Wildfires can pose a significant threat to the high-voltage transmission lines that the California ISO oversees. Knowing where a fire is burning in relation to the lines is critical. The California ISO used this new technology to merge four different information sources into one composite display to help manage the grid during fires. Google Earth’s satellite mapping system is overlaid with data that shows precisely where transmission lines are located in California. The system then blends in weather data–including temperature, humidity, wind speed and direction. The final piece is real-time information from California fire services that pinpoints active fires.
“With all four information streams merged onto one screen, we know where a fire is, how close it is to our lines, and we have a pretty good idea of how fast it’s moving and in what direction,” said California ISO director of grid operations Jim McIntosh. “Our guys put this together over several months last spring and it really helped during the Southern California firestorms in October (2007).”
The fires in Los Angeles and San Diego forced outages on several key transmission lines. The Southwest Power Link running between Arizona and San Diego was out for several days and other lines were also tripping in and out of service on a minute to minute basis due to smoke, soot and ash that can foul the insulators. “It was absolutely imperative to have good information about the changing threats to the lines that were still in service,” said McIntosh. “The system we developed delivered the information we needed to decide how to manage power flows and even to request fire retardant air drops in critical locations to protect threatened lines.

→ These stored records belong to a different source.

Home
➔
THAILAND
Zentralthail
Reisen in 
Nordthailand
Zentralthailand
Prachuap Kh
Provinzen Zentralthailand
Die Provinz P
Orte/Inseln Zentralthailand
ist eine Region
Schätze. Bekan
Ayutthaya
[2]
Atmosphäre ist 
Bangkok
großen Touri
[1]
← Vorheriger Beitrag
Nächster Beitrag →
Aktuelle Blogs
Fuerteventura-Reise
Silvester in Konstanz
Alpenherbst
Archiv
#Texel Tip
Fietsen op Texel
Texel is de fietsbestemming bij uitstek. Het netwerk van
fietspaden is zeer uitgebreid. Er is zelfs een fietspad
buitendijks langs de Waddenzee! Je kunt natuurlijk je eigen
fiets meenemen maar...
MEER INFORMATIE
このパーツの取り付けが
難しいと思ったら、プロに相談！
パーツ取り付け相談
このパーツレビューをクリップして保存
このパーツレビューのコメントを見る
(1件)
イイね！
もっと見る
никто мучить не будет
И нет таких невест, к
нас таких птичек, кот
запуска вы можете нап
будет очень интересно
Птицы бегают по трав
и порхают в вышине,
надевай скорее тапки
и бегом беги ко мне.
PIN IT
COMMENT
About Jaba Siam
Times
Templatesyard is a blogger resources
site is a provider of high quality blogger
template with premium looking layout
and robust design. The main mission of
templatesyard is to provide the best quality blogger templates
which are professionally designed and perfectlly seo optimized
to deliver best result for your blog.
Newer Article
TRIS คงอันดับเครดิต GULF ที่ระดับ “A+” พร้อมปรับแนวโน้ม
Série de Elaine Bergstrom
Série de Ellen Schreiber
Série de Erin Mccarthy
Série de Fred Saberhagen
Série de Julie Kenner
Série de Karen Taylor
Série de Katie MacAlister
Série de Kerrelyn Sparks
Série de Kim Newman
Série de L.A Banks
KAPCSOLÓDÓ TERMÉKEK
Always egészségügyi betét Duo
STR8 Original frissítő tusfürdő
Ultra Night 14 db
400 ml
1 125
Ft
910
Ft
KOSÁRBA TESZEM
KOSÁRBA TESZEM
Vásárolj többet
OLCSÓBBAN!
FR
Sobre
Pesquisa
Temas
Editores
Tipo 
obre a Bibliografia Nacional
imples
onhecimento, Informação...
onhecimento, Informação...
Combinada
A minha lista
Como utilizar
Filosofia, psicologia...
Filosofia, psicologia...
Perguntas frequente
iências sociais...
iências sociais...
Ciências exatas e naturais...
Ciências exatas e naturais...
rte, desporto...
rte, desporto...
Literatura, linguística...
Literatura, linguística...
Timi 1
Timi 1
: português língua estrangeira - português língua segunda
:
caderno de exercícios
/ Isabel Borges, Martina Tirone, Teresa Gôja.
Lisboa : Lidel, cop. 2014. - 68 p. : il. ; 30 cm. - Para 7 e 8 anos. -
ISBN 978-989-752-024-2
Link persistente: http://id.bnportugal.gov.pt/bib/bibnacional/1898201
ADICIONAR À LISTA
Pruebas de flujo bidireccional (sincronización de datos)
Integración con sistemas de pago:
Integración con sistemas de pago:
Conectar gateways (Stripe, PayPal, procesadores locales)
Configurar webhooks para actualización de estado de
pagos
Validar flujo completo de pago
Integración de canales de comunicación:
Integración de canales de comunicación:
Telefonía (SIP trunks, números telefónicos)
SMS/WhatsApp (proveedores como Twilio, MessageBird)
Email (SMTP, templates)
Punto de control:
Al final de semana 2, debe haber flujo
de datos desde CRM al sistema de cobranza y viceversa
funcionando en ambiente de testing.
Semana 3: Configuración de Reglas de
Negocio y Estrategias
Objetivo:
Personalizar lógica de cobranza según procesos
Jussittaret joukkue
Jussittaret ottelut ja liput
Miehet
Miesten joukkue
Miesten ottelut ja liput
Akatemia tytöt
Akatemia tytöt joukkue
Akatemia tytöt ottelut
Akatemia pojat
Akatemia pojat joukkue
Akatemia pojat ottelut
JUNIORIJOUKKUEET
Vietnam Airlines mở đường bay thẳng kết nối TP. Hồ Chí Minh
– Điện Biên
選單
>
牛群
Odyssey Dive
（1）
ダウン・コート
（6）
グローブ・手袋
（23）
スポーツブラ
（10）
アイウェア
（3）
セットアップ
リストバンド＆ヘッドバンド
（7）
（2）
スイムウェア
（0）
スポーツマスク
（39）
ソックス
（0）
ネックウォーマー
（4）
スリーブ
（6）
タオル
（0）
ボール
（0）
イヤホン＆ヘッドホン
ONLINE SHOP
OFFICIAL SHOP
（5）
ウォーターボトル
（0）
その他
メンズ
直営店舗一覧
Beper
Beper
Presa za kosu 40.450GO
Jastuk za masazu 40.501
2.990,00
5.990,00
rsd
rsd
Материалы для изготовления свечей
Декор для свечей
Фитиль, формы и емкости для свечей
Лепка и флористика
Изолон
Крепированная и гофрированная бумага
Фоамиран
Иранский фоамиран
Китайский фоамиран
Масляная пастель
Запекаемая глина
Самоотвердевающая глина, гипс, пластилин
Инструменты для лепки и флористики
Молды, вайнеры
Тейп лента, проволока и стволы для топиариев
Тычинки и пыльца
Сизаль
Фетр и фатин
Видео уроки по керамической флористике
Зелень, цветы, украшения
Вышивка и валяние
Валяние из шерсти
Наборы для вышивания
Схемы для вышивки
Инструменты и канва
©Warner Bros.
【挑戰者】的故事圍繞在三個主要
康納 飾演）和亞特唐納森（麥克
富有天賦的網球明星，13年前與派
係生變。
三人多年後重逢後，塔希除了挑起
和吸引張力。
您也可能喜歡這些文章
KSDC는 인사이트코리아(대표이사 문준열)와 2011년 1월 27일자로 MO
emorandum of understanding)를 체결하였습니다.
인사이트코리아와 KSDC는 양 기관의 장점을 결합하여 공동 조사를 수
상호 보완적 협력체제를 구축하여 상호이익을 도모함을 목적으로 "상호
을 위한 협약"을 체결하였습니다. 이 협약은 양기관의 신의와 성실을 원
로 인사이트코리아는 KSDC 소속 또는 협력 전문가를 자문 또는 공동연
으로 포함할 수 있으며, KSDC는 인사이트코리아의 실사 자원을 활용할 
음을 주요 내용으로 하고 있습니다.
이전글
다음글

It helped us keep the lights on.”
Several California ISO employees share the credit for developing the system; lead operations support specialist Steve Gillespie, operations support specialist Brian Murray, and from the Information Technology group, critical systems lead Eric Mscichowski, senior engineering specialist Devin Miroy, senior engineering specialist Jim Hiebert and engineering specialist Tim Willenberg.